Tuesday, August 23, 2011

What's New Pussycat?

Tom Jones
oil on martini glass, 2011
(signed by Tom Jones)
When I was asked to contribute to the 2011 Naples Independent Film Festival fundraiser I said yes. I'm a yes man and being new in South Florida, I'm jumping on every opportunity just to get in touch with the 'scene' down here. The fundraiser consists of auctioning off decorated martini glasses signed by celebrities. The signed martini glasses are decorated by (mostly local) artists hence the invitation. When I was given the list of which glasses needed decoration I got very excited: Tom Jones was on it! In the history of my Top 100 Sir Tom Jones has not been a prominent fixture but he was once in it nevertheless (What's New Pussycat in 1998) and among my wife's and mine record collection, we have seven(!) of his records. So I got the signed martini glass and I had to think about what to do. I did think for a long time, making a few sketches, before I decided to go straight up. I painted a portrait of Tom Jones on the outside of the glass as not to jeopardize the function (it can still be used as a martini glass.) The nature of a drinking glass is such that an image can be seen from both sides. This is very different from everything I've done before. I've painted on glass but only one side is meant to be seen. The proposition was for me the opportunity to show an under-painting on one side and a refined one on the other.

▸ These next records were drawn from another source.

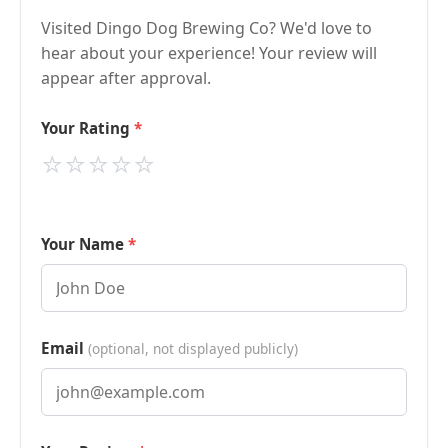
Visited Dingo Dog Brewing Co? We'd love to
hear about your experience! Your review will
appear after approval.
Your Rating
⭐
⭐
⭐
⭐
⭐
Your Name
Email
(optional, not displayed publicly)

I used that part of the glass that most resembled a two dimensional surface; starting  at the rim and diagonally wrapping the image halfway around the glass. It's a science. For an image I chose not to use the Tom Jones we're all familiar with but a recent picture of his. He's 71 and about to release a blues(!) album. Yes I'm serious, the single that's already out is Burning Hell originally by John Lee Hooker (and Top 100 inducted in Hooker's version). When I showed Jones' version to my wife on YouTube, she commented that he looked (and sounded) like a black man. Looking at the finished painting he does too, not so much like John Lee Hooker, but I see a resemblance with Howlin' Wolf.